In [1]:
import numpy as np
import pandas as pd
import tempfile

from scipy.sparse import random

In [2]:
from ratschlab_common.io import sparse_df

Example for the usage of `sparse_df`.

Pandas dataframes support working with sparse data, however, the support for storing such dataframes on disk seems limited. That is where `ratschlab_common.io.sparse_df` comes in, supporting the storage of sparse data frames into HDF5 files. There, the set of sparse columns of a dataframe are stored as [COO matrix](https://docs.scipy.org/doc/scipy/reference/generated/scipy.sparse.coo_matrix.html).

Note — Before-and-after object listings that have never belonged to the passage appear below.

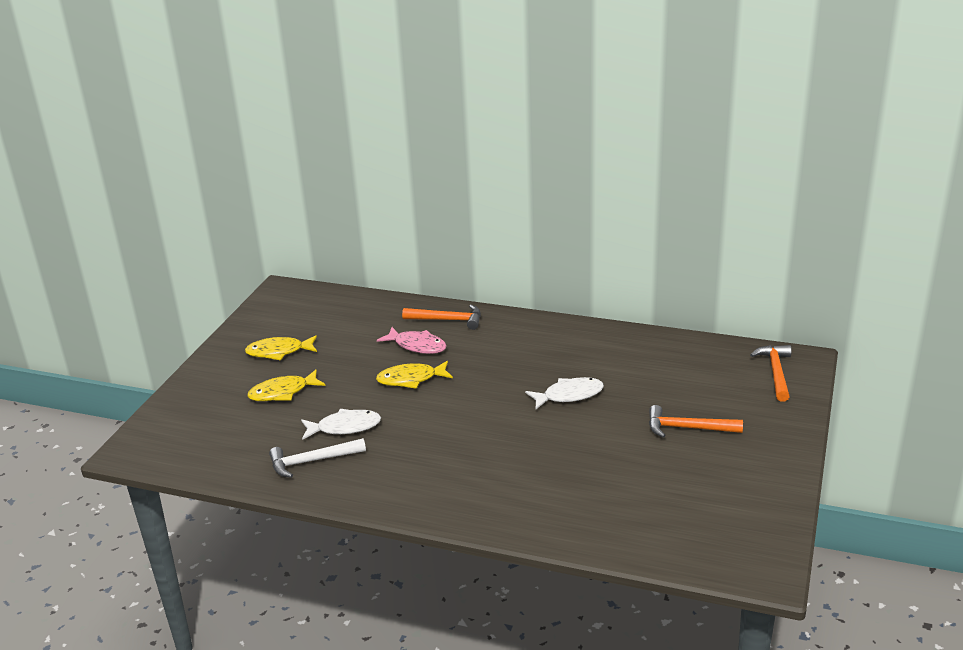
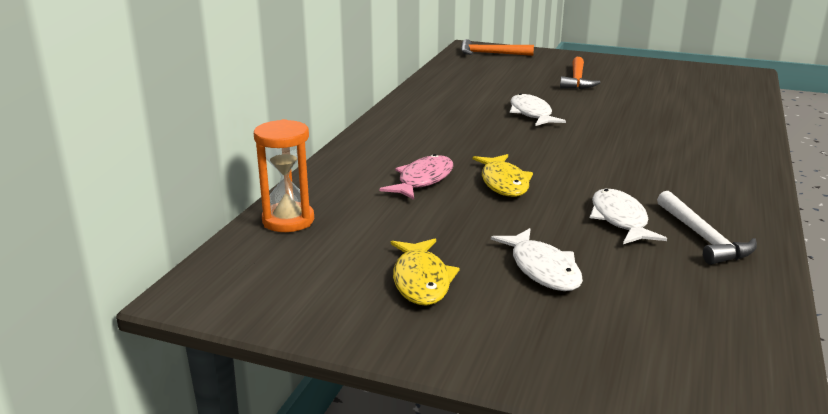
camera: 90 degrees left, 5 degrees down
yellow fish [247,370,325,401] -> white fish [491,228,583,291]
orange hammer [402,305,481,330] -> none
none -> orange hourglass [254,119,314,232]

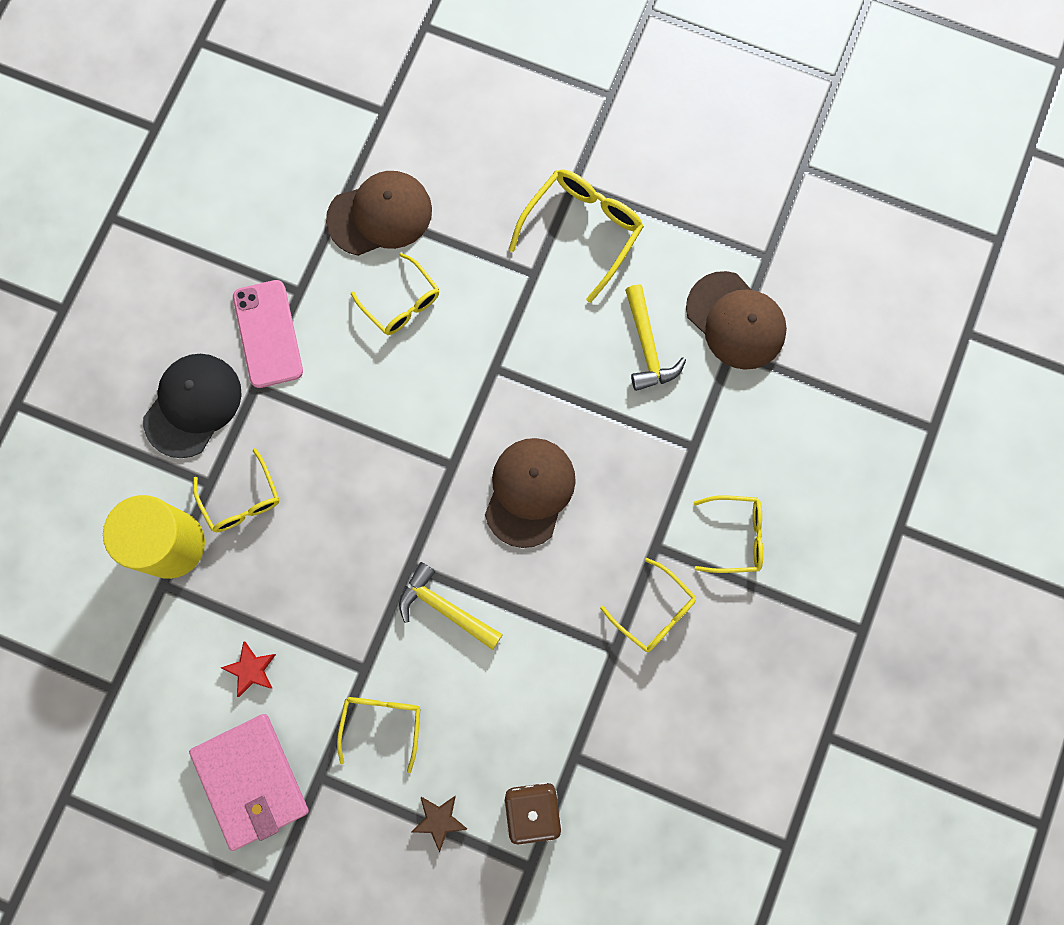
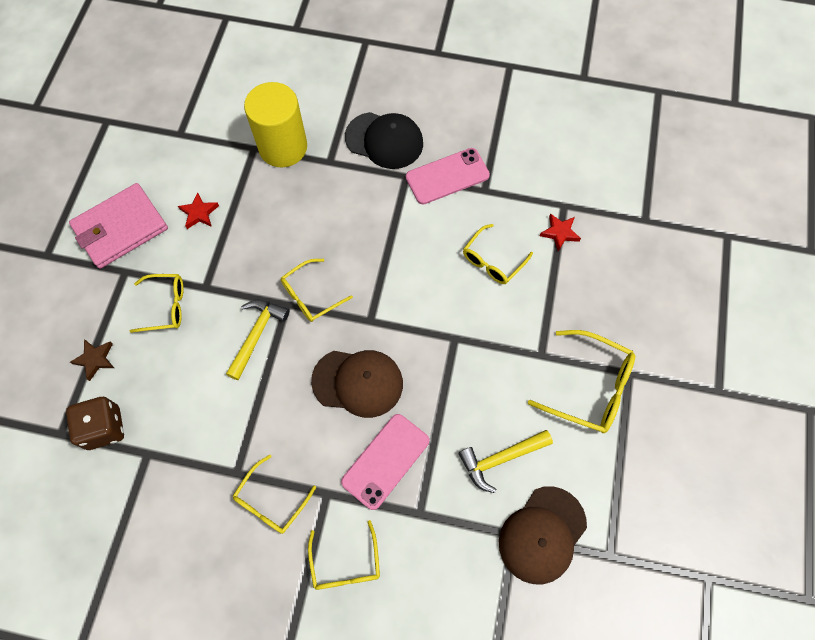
camera: 80 degrees right, 10 degrees down
yellow glasses [193,448,279,532] -> yellow glasses moved to [281,259,353,322]
brown cap [326,171,432,256] -> red star [540,213,581,251]
none -> pink phone [341,414,429,510]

## Generate Random Sparse Data Frame

In [3]:
cols = 100
rows = 100_000

column_names = [ f"col{i}" for i in range(cols)]
row_names =  [ f"myrow{i}" for i in range(rows)]

In [4]:
# generating random sparse matrix
np.random.seed(12345)
data_sparse = random(rows, cols, density=0.0001)

In [5]:
data_sparse

<100000x100 sparse matrix of type '<class 'numpy.float64'>'
	with 1000 stored elements in COOrdinate format>

In [6]:
df = pd.DataFrame.sparse.from_spmatrix(data_sparse, columns=column_names)

In [7]:
df['key'] = row_names
# reordering columsn, s.t. 'key' col is first
df = df[df.columns.to_list()[-1:] + df.columns.to_list()[:-1]]

In [8]:
df.info(memory_usage='deep')

<class 'pandas.core.frame.DataFrame'>
RangeIndex: 100000 entries, 0 to 99999
Columns: 101 entries, key to col99
dtypes: Sparse[float64, 0.0](100), object(1)
memory usage: 6.4 MB


In [9]:
# approximate memory [MB] it would take as a dense data frame
cols*rows*8 / 1024**2

76.2939453125

## Writing Sparse Data Frame to Disk

In [10]:
path = tempfile.NamedTemporaryFile().name
sparse_df.to_hdf(df, path)



## Reading Back

In [11]:
my_df = sparse_df.read_hdf(path)

In [12]:
my_df.info(memory_usage='deep')

<class 'pandas.core.frame.DataFrame'>
RangeIndex: 100000 entries, 0 to 99999
Columns: 101 entries, key to col99
dtypes: Sparse[float64, 0.0](100), object(1)
memory usage: 6.4 MB